Is your newspaper.com is a big ball of mud?

Is your newspaper site a clean-looking, uniform grid of semantic (and validated!) code? Or is it a ‘big ball of mud,’ with includes (scotch tape) and javascript (bubble gum) holding together a jumble of disparate hunks of content?

If you answered ‘YES’ to the first question, congratulations, you work at the New York Times, or the Guardian, or maybe a paper running on Ellington. (Yes, yes, feel free to point out your own brilliantly integrated newspaper.com in the comments. Humor me for a moment, mkay?)

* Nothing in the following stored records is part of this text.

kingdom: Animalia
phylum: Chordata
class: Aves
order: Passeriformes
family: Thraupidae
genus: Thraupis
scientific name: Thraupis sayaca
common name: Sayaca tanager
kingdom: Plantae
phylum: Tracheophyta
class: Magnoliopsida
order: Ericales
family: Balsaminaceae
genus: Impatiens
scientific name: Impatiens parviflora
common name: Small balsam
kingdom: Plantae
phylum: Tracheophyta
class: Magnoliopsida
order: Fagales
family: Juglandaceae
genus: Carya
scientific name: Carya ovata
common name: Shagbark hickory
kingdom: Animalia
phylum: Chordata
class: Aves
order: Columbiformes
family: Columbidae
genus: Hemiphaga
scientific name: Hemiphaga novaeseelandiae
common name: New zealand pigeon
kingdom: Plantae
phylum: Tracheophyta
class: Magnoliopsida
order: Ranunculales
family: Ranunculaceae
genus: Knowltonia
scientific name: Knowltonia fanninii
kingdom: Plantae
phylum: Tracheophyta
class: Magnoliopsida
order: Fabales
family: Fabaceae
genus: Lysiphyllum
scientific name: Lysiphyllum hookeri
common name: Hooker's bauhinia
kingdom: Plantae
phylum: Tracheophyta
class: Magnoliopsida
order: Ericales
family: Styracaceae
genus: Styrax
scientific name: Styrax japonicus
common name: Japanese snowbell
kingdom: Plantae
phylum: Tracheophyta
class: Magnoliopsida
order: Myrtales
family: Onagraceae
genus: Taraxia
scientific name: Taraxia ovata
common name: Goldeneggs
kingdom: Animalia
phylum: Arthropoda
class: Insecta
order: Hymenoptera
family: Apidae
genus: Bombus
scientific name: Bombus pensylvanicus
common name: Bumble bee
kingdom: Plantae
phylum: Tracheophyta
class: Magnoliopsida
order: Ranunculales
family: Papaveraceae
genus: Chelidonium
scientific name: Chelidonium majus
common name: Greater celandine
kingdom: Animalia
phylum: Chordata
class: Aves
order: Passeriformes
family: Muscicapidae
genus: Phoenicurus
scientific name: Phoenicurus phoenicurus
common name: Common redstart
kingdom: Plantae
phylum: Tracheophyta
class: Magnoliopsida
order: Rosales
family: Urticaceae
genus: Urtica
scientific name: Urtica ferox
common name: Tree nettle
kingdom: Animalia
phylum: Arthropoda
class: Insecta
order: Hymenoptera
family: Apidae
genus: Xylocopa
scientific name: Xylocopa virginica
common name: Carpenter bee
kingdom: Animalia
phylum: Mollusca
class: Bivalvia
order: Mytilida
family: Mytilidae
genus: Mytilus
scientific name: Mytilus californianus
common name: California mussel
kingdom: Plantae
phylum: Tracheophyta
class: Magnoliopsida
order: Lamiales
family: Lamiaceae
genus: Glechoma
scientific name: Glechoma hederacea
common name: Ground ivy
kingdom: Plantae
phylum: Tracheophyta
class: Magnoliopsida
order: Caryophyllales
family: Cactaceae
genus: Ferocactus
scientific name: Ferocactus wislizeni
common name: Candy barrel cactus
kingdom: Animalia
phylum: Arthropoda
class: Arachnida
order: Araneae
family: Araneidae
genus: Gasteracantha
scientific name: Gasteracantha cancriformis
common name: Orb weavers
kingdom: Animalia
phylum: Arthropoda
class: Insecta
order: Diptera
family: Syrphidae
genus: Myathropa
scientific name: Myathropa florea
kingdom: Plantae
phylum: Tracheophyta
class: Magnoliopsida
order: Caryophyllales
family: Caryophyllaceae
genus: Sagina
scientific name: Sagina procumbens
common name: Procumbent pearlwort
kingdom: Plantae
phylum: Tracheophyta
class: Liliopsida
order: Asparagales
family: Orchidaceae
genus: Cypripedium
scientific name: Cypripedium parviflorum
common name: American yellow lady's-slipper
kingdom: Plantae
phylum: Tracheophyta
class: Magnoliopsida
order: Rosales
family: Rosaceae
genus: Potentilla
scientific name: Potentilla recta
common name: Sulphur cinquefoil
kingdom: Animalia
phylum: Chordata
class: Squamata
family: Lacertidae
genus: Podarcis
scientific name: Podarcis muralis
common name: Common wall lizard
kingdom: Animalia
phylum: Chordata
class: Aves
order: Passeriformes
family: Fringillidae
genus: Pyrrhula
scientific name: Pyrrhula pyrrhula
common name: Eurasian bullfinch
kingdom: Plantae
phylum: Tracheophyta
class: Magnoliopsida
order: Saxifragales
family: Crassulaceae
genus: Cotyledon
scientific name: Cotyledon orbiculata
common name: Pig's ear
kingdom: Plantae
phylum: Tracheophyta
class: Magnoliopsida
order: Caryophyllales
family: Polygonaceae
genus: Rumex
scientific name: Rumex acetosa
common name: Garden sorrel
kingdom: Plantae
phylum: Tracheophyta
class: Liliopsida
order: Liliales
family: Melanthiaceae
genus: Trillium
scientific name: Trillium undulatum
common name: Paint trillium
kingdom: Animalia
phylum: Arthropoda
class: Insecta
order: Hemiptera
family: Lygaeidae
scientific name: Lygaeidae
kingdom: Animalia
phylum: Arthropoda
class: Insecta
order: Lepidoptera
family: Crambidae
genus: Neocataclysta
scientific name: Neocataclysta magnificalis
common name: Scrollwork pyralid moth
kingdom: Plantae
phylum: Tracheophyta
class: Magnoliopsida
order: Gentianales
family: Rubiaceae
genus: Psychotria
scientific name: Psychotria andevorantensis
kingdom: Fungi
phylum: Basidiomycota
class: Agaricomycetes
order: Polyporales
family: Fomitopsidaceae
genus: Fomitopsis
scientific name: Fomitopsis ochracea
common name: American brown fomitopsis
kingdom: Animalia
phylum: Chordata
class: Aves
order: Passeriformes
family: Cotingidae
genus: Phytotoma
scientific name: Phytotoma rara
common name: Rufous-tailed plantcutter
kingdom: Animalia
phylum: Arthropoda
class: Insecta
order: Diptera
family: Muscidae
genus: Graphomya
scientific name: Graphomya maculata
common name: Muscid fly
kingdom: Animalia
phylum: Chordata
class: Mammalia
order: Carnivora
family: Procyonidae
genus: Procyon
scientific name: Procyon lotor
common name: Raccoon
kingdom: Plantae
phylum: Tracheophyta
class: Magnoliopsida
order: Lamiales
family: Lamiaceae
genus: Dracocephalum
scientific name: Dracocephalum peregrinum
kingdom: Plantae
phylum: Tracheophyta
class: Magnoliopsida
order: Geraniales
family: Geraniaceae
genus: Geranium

But for most of us, that second answer is a reality as newspapers try to race to build and improve functionality that’s built in to more agile systems across the web.

Comments? Yeah, we’ve got a script for that around here somewhere.

Related stories? Uh, sure, I’ll just write something that queries the database for stuff from the same section with a search for a couple keywords built into it, host it on the only server we have around that runs PHP, then write a piece of javascript to call it in each article page.

And now, the buried lede:

Scott Rosenberg (let’s call him a co-founder of Salon.com to get your attention) has a fascinating post up describing a somewhat academic paper about programming that analyzes the “Big Ball of Mud” style of coding and finds some advantages to it:

Foote and Yoder draw a real-world comparison to shantytowns; they’re ubiquitous because they use abundant materials and require only the most basic skills. Similarly, the Big Ball of Mud “doesn’t require a hyperproductive virtuoso architect at every keyboard.” There may even be a “secret advantage” in its “casual, undifferentiated structure”: “forces acting between two parts of the system can be directly addressed without having to worry about undermining the system’s grander architectural aspirations.”

What do you think?

As a user of a news CMS, you might not notice all the scotch tape and bubble gum, but I’d love to hear from developers and designers about whether you think it’s better to aspire to a clean all-encompassing publishing solution or to just keep dancing dirty and refining the connections between your resources as needs arise.